Nguyễn Phan Quế Mai’s The Mountains Sing recounts a fascinating narrative of Vietnam through the alternating voices of Hương—a woman born in Vietnam in 1960—and her grandmother, Diệu Lan. Quế Mai is an acclaimed Vietnamese poet, and her vivid images, along with the simplicity of her prose, make the novel propulsive and haunting in its depiction of a deep, nuanced landscape.
Early on, Quế Mai writes, “Only through honesty can we learn about the truth.” That truth is, at times, hard to confront. The Vietnam War-set opening scene—as Hương and her grandmother seek shelter from bombs, only to find that the available hiding places are full of people or cold water or both—is difficult to process, but the novel begs us to keep reading, to see how the two women’s narratives converge, to understand the legacy and complexity of family and place.
In alternating chapters, Quế Mai moves between Hương’s visit to Hanoi in 2012, her survival of the Vietnam War with her late grandmother and Diệu Lan’s harrowing stories of how war, poverty and North Vietnam’s land reform movement ripped their family apart. Diệu Lan’s community turns on her as a result of the politics of the land reform movement, and she is chased off her land, forced to abandon her family and remake her entire life. These historical chapters reveal the complexities of this family and how it has been ruptured by generations of conflict, bolstering our comprehension of how colonialism, violence and the landscape impact a family’s past and present.
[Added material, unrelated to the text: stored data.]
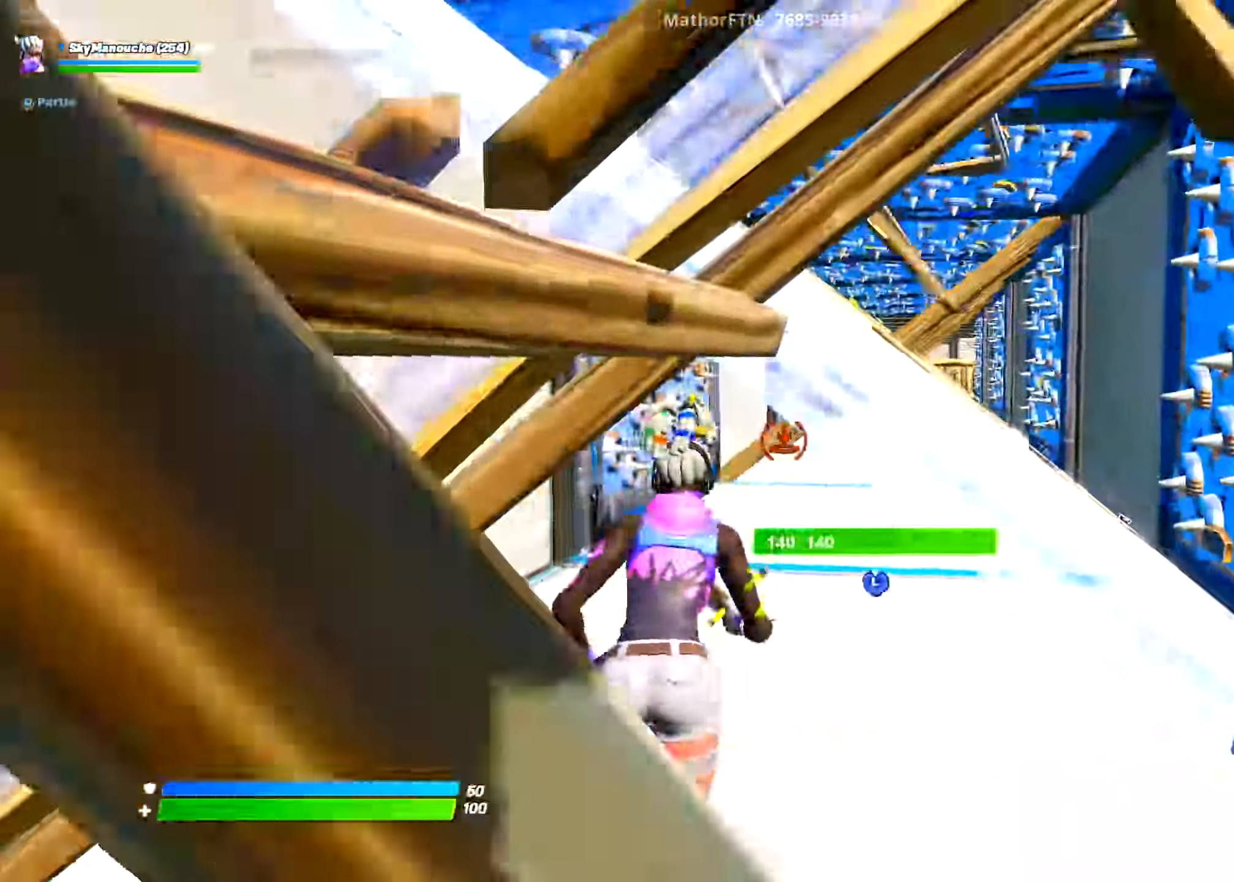
{"buttons": ["CIRCLE", "R1"], "left_stick": "up", "right_stick": "center", "events": [[383, "L3", "down"], [417, "CIRCLE", "down"], [417, "left_stick", "up"], [450, "R1", "down"], [484, "L3", "up"]]}
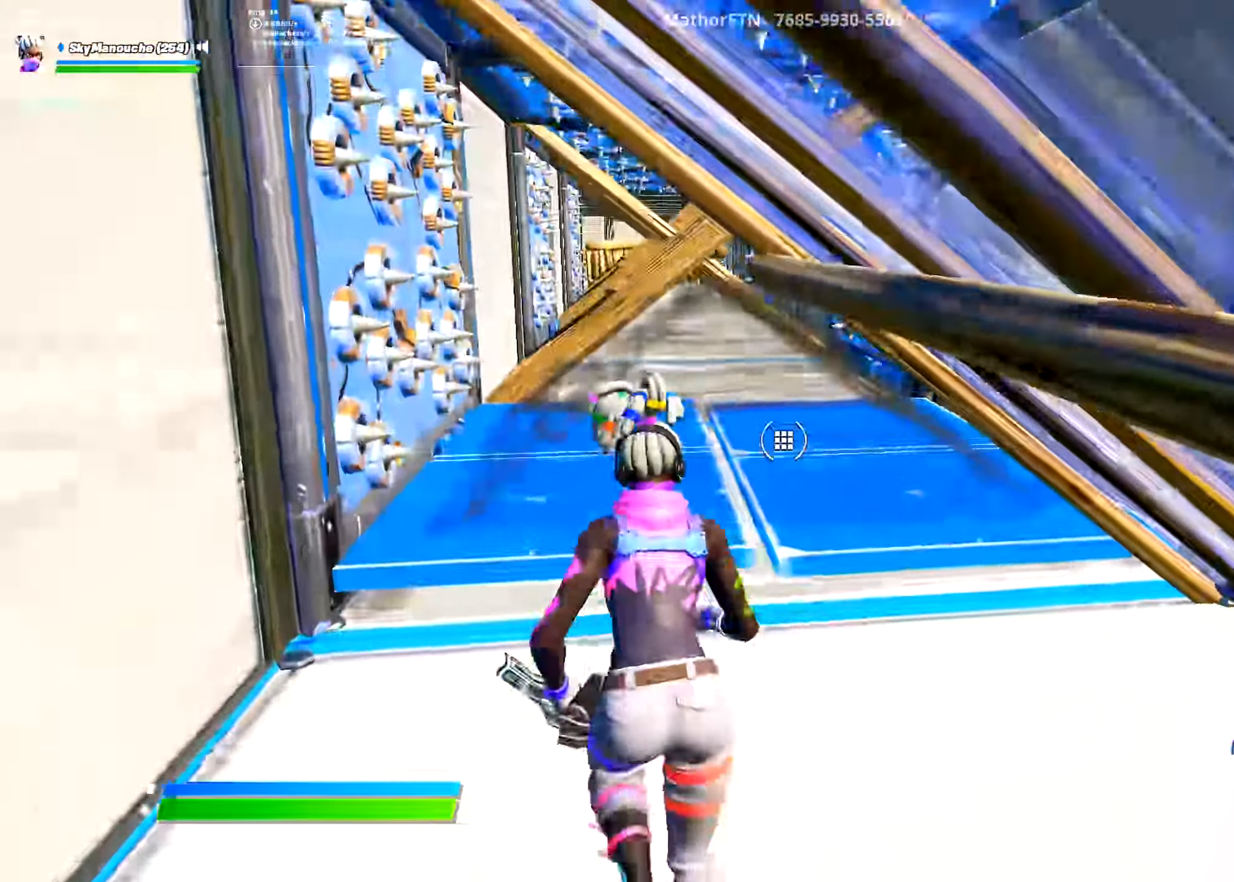
{"buttons": [], "left_stick": "up", "right_stick": "center", "events": [[17, "CIRCLE", "up"], [17, "R1", "up"], [50, "right_stick", "down-right"], [117, "right_stick", "center"], [134, "R2", "down"], [200, "right_stick", "up"], [284, "right_stick", "center"], [301, "L2", "down"], [317, "R2", "up"], [434, "L2", "up"]]}
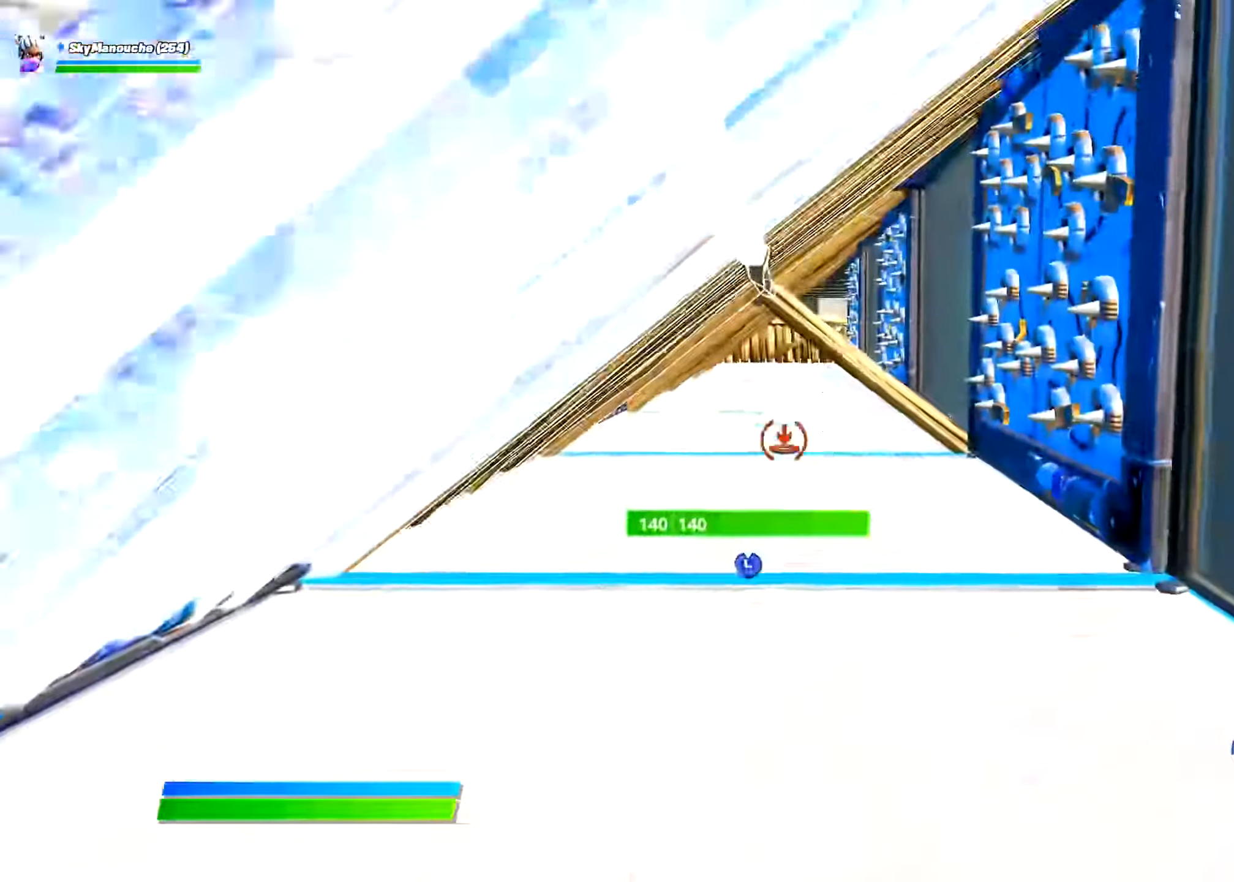
{"buttons": [], "left_stick": "up", "right_stick": "center", "events": [[250, "L3", "down"], [333, "R1", "down"], [383, "L3", "up"], [400, "R1", "up"]]}
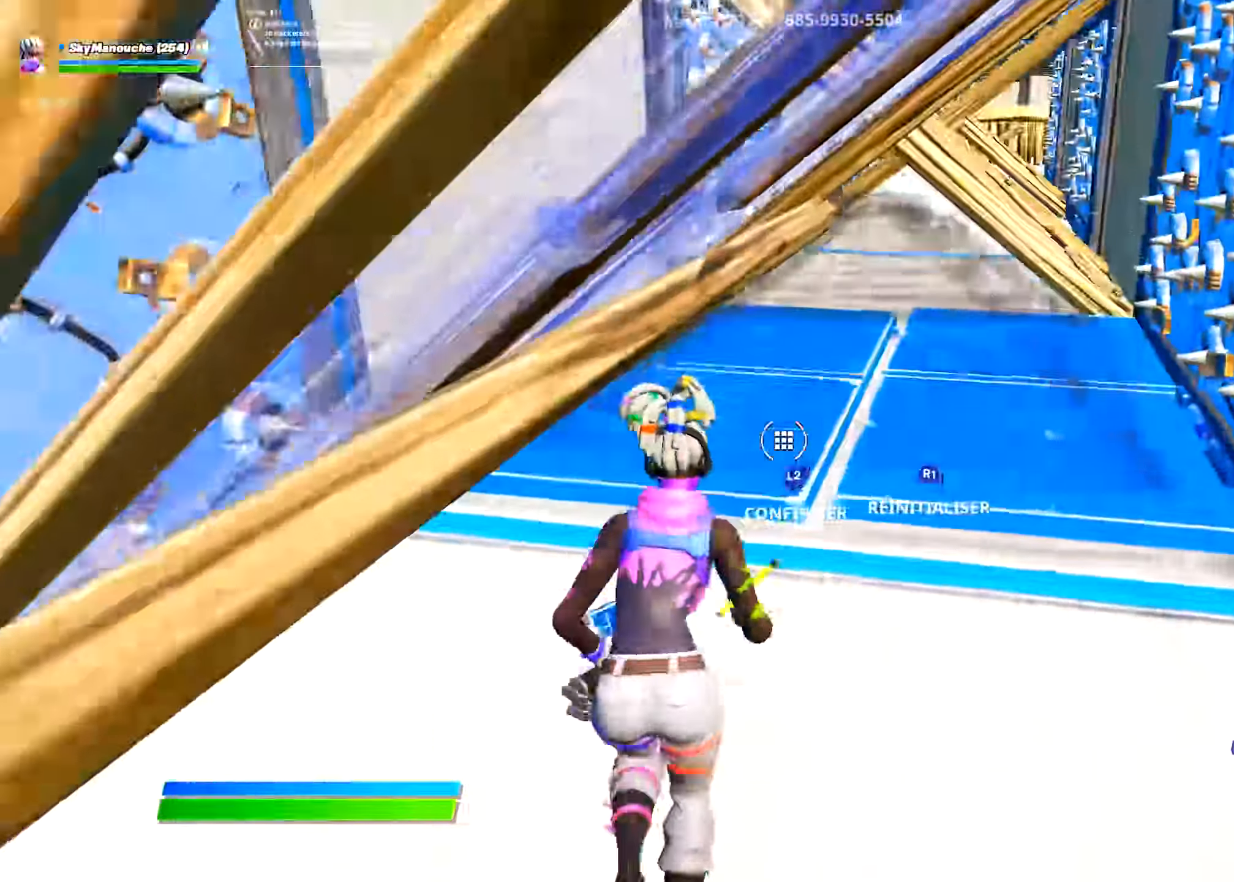
{"buttons": [], "left_stick": "up-left", "right_stick": "center"}
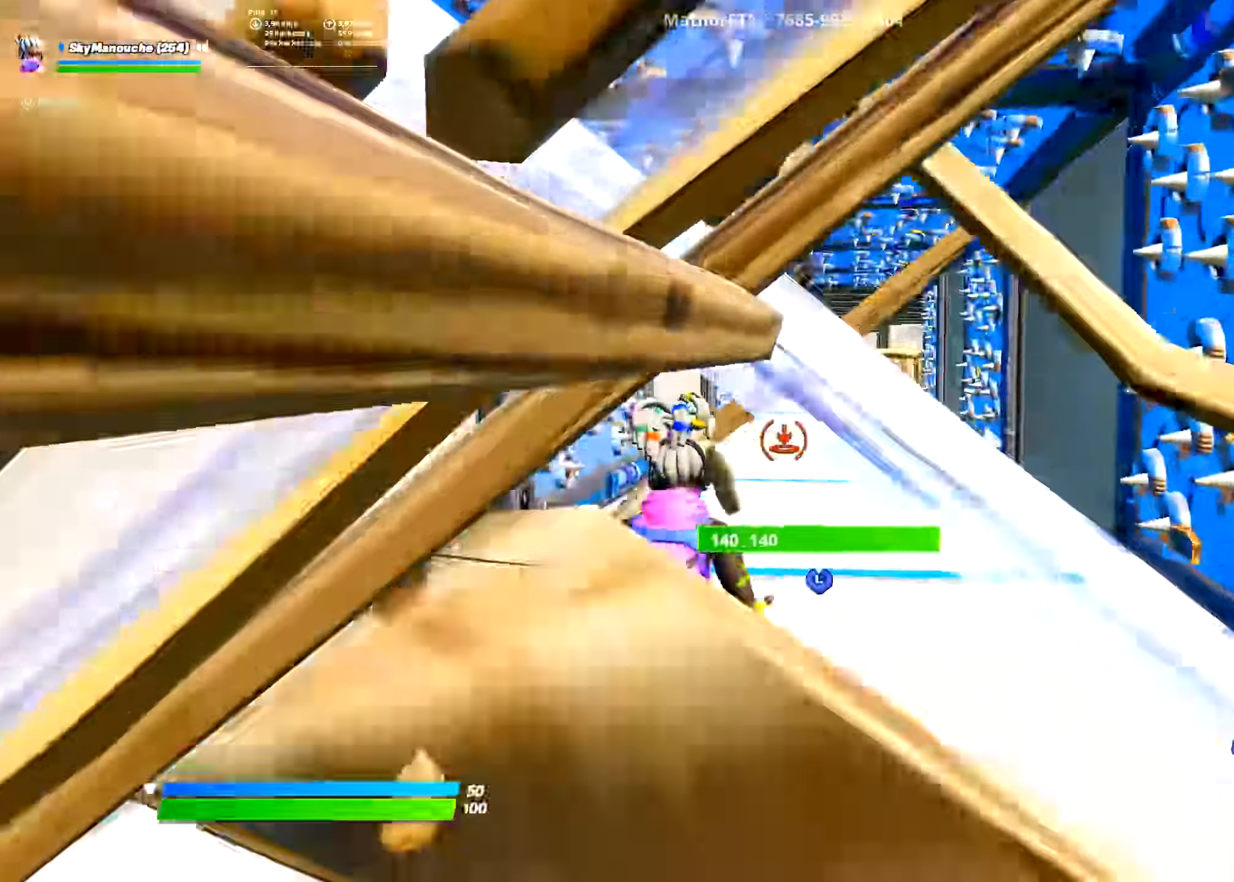
{"buttons": ["R2"], "left_stick": "up", "right_stick": "center", "events": [[267, "L3", "down"], [317, "R1", "down"], [367, "L3", "up"], [367, "left_stick", "up"], [383, "R1", "up"], [484, "R2", "down"]]}
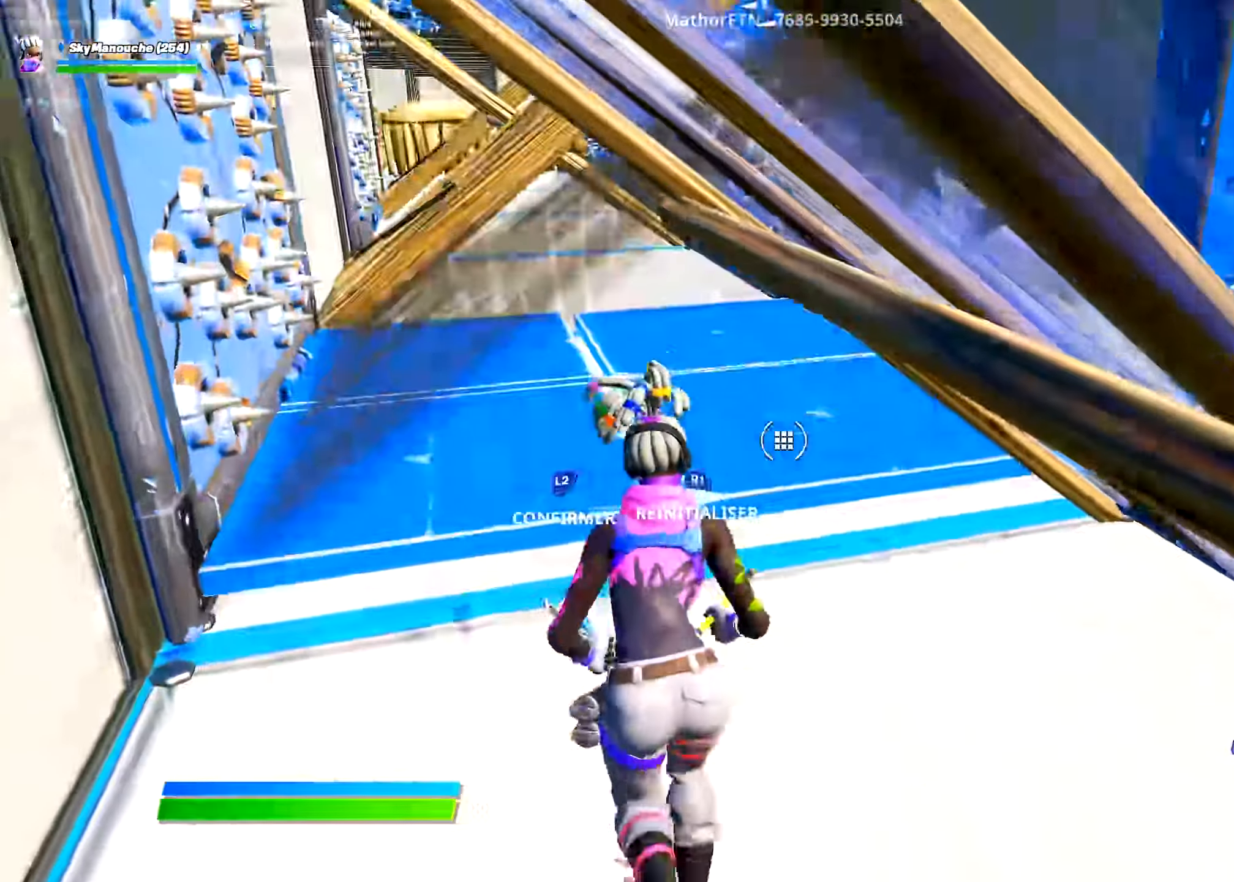
{"buttons": [], "left_stick": "up", "right_stick": "center", "events": [[50, "right_stick", "up"], [117, "right_stick", "center"], [167, "L2", "down"], [184, "R2", "up"], [301, "L2", "up"]]}
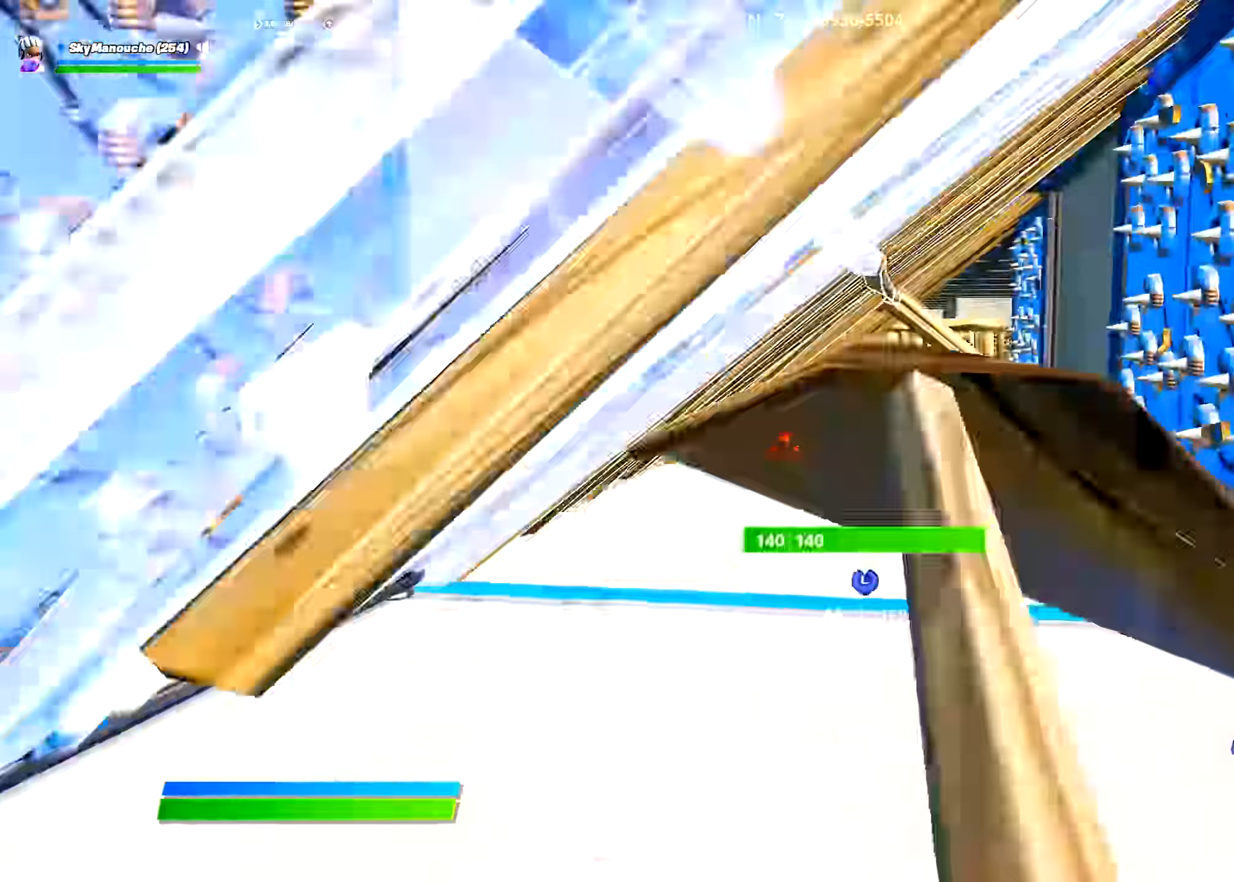
{"buttons": ["R2"], "left_stick": "up", "right_stick": "up", "events": [[150, "L3", "down"], [217, "R1", "down"], [267, "L3", "up"], [284, "R1", "up"], [384, "R2", "down"], [434, "right_stick", "up"]]}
While many recent novels from authors like Ocean Vuong and Viet Thanh Nguyen give glimpses of the Vietnamese American experience, The Mountains Sing offers a tale of Vietnamese history through a Vietnamese lens: neighbors caring for and turning against each other, families split apart by war and attempts at reunification on various scales. We also see the ways that food (foraging for it, cooking it, sharing it, eating it) can bring communities together and rip them apart.
Above all, we see how war impacts the individual. Hương and Diệu Lan are remarkably drawn characters. They’re complex, likable, flawed women, and each is searching to connect with family and understand her community and history. Their pain and joy make the novel and landscape sing.